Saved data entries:

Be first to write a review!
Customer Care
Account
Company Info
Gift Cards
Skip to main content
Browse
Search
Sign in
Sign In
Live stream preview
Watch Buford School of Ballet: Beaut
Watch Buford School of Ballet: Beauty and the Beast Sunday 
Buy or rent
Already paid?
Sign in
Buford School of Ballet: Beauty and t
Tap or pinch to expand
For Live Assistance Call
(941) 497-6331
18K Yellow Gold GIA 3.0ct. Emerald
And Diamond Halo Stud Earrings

--

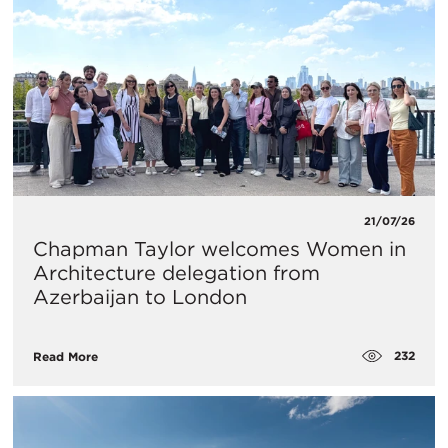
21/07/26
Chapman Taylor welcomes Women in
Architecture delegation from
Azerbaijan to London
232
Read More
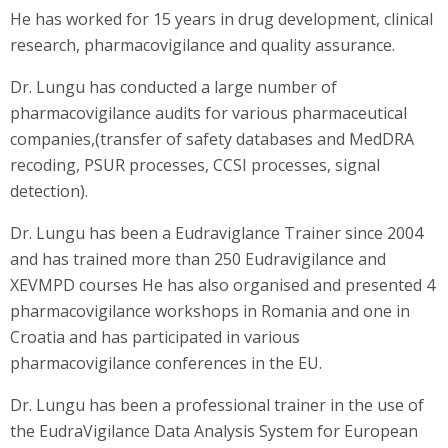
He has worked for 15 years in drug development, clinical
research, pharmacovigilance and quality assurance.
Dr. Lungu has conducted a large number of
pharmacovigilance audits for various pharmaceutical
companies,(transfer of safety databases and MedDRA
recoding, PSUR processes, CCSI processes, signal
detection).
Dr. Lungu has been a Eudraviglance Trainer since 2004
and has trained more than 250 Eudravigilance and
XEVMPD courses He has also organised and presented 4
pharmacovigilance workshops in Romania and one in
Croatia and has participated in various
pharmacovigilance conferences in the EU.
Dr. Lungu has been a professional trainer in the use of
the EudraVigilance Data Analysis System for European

TASK PROMPT: Render the rows from the line that contains "He has worked" through the line that contains "the EudraVigilance Data" as a numbered list, skipping any blank lines.

ANSWER BOX:
1. He has worked for 15 years in drug development, clinical
2. research, pharmacovigilance and quality assurance.
3. Dr. Lungu has conducted a large number of
4. pharmacovigilance audits for various pharmaceutical
5. companies,(transfer of safety databases and MedDRA
6. recoding, PSUR processes, CCSI processes, signal
7. detection).
8. Dr. Lungu has been a Eudraviglance Trainer since 2004
9. and has trained more than 250 Eudravigilance and
10. XEVMPD courses He has also organised and presented 4
11. pharmacovigilance workshops in Romania and one in
12. Croatia and has participated in various
13. pharmacovigilance conferences in the EU.
14. Dr. Lungu has been a professional trainer in the use of
15. the EudraVigilance Data Analysis System for European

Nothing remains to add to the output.